I could use a drink.

“We’re not interested,” he says. “We will take our chances with the status quo.”

A figure walks around my father’s desk and drapes herself over his shoulders. It’s Cleo. She’s wearing another cropped designer hoodie and a wide-brimmed straw hat that hides her sacer. She waves into the camera and blows me a kiss.

“Claudia, Gabriel, hiiiiiii,” she drawls. “So cool to see you again.”

Claudia hisses through her teeth.

The duke turns to Cleo, and with a tone like he’s discussing the weather, says, “I think it’s time you told them our news.”

News? What news?

“You should have taken the duke’s offer to marry me while you had the chance, boo.” Cleo places her hand over her flat stomach and flashes me the look of a snake closing in on a tasty mouse. “You’re too late. I just got back from the doctor. I’m pregnant with the duke’s child. As soon as we’re wed, my baby will inherit the title and the Blackwich estate, and there’s nothing you can do about it.”

Claudia

“I can’t believe she’s going to marry that old goat,” George says as she stuffs a second candy bar into her mouth.
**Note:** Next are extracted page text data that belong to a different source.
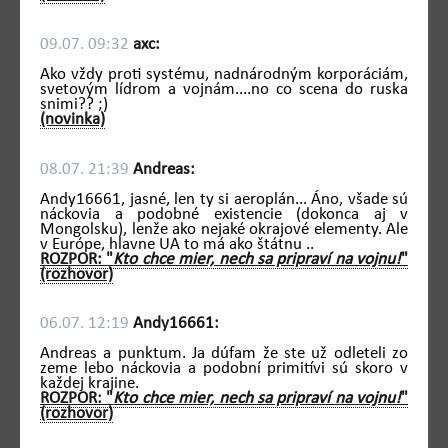
09.07. 09:32
axc:
Ako vždy proti systému, nadnárodným korporáciám,
svetovým lídrom a vojnám....no co scena do ruska
snimi?? ;)
(novinka)
08.07. 21:39
Andreas:
Andy16661, jasné, len ty si aeroplán... Áno, všade sú
náckovia a podobné existencie (dokonca aj v
Mongolsku), lenže ako nejaké okrajové elementy. Ale
v Európe, hlavne UA to má ako štátnu ..
ROZPOR: "
Kto chce mier, nech sa pripraví na vojnu!
"
(rozhovor)
06.07. 12:19
Andy16661:
Andreas a punktum. Ja dúfam že ste už odleteli zo
zeme lebo náckovia a podobní primitívi sú skoro v
každej krajine.
ROZPOR: "
Kto chce mier, nech sa pripraví na vojnu!
"
(rozhovor)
It’s lunchtime at Stonehurst Prep, and she’s flipping through Cleo’s social media and the UK papers, where the headlines loudly proclaim the impending divorce for the Duke and Duchess of Blackwich. George shows me a selfie of Cleo and the duke sitting on the edge of the artificial lake. Gabriel’s father almost looks relaxed.

I’d be relaxed, too, if I was fucking someone fifty-five years my junior. I’d be peaches and fucking cream.

“I didn’t want that shitty pile of rocks, anyway,” Gabriel declares as he does battle with a package of corn chips. “At least Malloy Manor has personality. It may be the personality of an evil old goat with no taste in art, but it’s still a personality.”

He’s not wrong. Unlike the stuffy, cold halls of Blackwich Castle, where the weight of Gabriel’s lineage crushes his beautiful spirit, the manor is the vision of one man, and Howard Malloy knew what he liked.

Gabriel’s trying to pretend he’s perfectly okay about Cleo becoming his new stepmother (gag me). So, of course, it’s obvious he’s not okay. Noah told me he saw Gabe get a bathroom pass first period. When he came back, his breath reeked of alcohol. He’s making a big show of refusing alcohol when he’s around us, and drinking in secret. That’s not an improvement.

The worst part is that Gabe’s distress isn’t even about losing the Blackwich estate to Cleo and her gross demon child (which is a pity – I was looking forward to solidifying my rule with an actual castle). He’s upset because I waved the marriage-and-baby thing in his dad’s face. Because I told Gabriel I didn’t want to have a kid with him and then pretended we were all ready to conceive.

It was a tactical move. Nothing more. Surely he can see that?

“You know,” Eli says, stirring his zucchini noodles around his plate. “An heir might be one way out of this marriage mess.”

I turn to him with interest. Did Gabe tell him about the conversation with the duke? Is he going to back me up on this? “Explain.”

“This whole marriage thing is about heirs, right? Nero and Constantine – whichever one puts a baby in your belly first, they’ll be the one with the power to claim a true alliance. But that only works if there’s no other heir to claim the August empire. So we make an heir.”

I hold out a hand. “Stay away from my uterus. I’m not getting pregnant just go fuck up Nero’s plans.”

“We don’t have to actually give you a baby. Just get Galen to fake scans or something. It could buy us some time—”

“I’m leaving.” Gabe stands up. “I’ve got songs to write.”